===== RECORDS FOR THIS EXERCISE
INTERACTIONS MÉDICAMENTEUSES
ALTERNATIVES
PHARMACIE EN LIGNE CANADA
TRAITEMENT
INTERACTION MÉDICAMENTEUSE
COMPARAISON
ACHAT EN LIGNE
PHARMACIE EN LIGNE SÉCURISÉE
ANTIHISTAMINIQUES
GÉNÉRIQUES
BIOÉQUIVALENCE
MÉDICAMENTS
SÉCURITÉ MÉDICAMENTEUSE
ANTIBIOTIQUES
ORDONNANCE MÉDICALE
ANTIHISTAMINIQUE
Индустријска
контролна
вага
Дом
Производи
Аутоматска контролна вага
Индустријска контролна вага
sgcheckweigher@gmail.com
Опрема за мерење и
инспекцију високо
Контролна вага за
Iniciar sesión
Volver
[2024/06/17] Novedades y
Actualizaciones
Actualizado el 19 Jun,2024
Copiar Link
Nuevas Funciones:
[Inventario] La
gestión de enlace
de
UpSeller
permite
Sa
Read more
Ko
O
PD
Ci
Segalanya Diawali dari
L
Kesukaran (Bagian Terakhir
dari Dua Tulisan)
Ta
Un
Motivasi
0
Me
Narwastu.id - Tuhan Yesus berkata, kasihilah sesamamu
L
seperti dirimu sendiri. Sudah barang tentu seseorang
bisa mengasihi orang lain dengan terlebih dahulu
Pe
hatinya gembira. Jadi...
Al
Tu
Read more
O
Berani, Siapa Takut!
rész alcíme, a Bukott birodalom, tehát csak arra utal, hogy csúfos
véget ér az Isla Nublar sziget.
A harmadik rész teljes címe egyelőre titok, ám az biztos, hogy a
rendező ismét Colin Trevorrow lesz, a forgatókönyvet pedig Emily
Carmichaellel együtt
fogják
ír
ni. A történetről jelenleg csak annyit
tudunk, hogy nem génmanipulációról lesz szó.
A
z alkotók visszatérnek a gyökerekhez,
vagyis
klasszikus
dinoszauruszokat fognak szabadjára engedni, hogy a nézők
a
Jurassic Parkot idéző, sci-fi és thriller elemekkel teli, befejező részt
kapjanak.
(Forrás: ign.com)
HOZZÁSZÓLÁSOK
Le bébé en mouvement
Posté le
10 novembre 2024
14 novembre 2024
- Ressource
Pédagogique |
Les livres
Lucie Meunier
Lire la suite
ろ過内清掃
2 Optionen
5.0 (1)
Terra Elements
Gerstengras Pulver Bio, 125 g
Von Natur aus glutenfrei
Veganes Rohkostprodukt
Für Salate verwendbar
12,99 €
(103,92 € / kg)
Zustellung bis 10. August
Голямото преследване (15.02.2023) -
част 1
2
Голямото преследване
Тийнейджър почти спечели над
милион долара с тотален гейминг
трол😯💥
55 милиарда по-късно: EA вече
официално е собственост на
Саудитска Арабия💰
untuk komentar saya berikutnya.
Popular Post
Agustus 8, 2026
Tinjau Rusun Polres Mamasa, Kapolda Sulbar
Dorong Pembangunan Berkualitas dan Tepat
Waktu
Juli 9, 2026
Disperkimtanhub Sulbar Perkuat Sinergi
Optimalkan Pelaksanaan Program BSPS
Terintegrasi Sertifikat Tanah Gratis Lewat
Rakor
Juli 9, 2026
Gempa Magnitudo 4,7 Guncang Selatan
==========
### TASK STATEMENT
Please pull the text out of each of the records above, reproducing every line without change.

### EXERCISE OUTPUT
INTERACTIONS MÉDICAMENTEUSES
ALTERNATIVES
PHARMACIE EN LIGNE CANADA
TRAITEMENT
INTERACTION MÉDICAMENTEUSE
COMPARAISON
ACHAT EN LIGNE
PHARMACIE EN LIGNE SÉCURISÉE
ANTIHISTAMINIQUES
GÉNÉRIQUES
BIOÉQUIVALENCE
MÉDICAMENTS
SÉCURITÉ MÉDICAMENTEUSE
ANTIBIOTIQUES
ORDONNANCE MÉDICALE
ANTIHISTAMINIQUE
Индустријска
контролна
вага
Дом
Производи
Аутоматска контролна вага
Индустријска контролна вага
sgcheckweigher@gmail.com
Опрема за мерење и
инспекцију високо
Контролна вага за
Iniciar sesión
Volver
[2024/06/17] Novedades y
Actualizaciones
Actualizado el 19 Jun,2024
Copiar Link
Nuevas Funciones:
[Inventario] La
gestión de enlace
de
UpSeller
permite
Sa
Read more
Ko
O
PD
Ci
Segalanya Diawali dari
L
Kesukaran (Bagian Terakhir
dari Dua Tulisan)
Ta
Un
Motivasi
0
Me
Narwastu.id - Tuhan Yesus berkata, kasihilah sesamamu
L
seperti dirimu sendiri. Sudah barang tentu seseorang
bisa mengasihi orang lain dengan terlebih dahulu
Pe
hatinya gembira. Jadi...
Al
Tu
Read more
O
Berani, Siapa Takut!
rész alcíme, a Bukott birodalom, tehát csak arra utal, hogy csúfos
véget ér az Isla Nublar sziget.
A harmadik rész teljes címe egyelőre titok, ám az biztos, hogy a
rendező ismét Colin Trevorrow lesz, a forgatókönyvet pedig Emily
Carmichaellel együtt
fogják
ír
ni. A történetről jelenleg csak annyit
tudunk, hogy nem génmanipulációról lesz szó.
A
z alkotók visszatérnek a gyökerekhez,
vagyis
klasszikus
dinoszauruszokat fognak szabadjára engedni, hogy a nézők
a
Jurassic Parkot idéző, sci-fi és thriller elemekkel teli, befejező részt
kapjanak.
(Forrás: ign.com)
HOZZÁSZÓLÁSOK
Le bébé en mouvement
Posté le
10 novembre 2024
14 novembre 2024
- Ressource
Pédagogique |
Les livres
Lucie Meunier
Lire la suite
ろ過内清掃
2 Optionen
5.0 (1)
Terra Elements
Gerstengras Pulver Bio, 125 g
Von Natur aus glutenfrei
Veganes Rohkostprodukt
Für Salate verwendbar
12,99 €
(103,92 € / kg)
Zustellung bis 10. August
Голямото преследване (15.02.2023) -
част 1
2
Голямото преследване
Тийнейджър почти спечели над
милион долара с тотален гейминг
трол😯💥
55 милиарда по-късно: EA вече
официално е собственост на
Саудитска Арабия💰
untuk komentar saya berikutnya.
Popular Post
Agustus 8, 2026
Tinjau Rusun Polres Mamasa, Kapolda Sulbar
Dorong Pembangunan Berkualitas dan Tepat
Waktu
Juli 9, 2026
Disperkimtanhub Sulbar Perkuat Sinergi
Optimalkan Pelaksanaan Program BSPS
Terintegrasi Sertifikat Tanah Gratis Lewat
Rakor
Juli 9, 2026
Gempa Magnitudo 4,7 Guncang Selatan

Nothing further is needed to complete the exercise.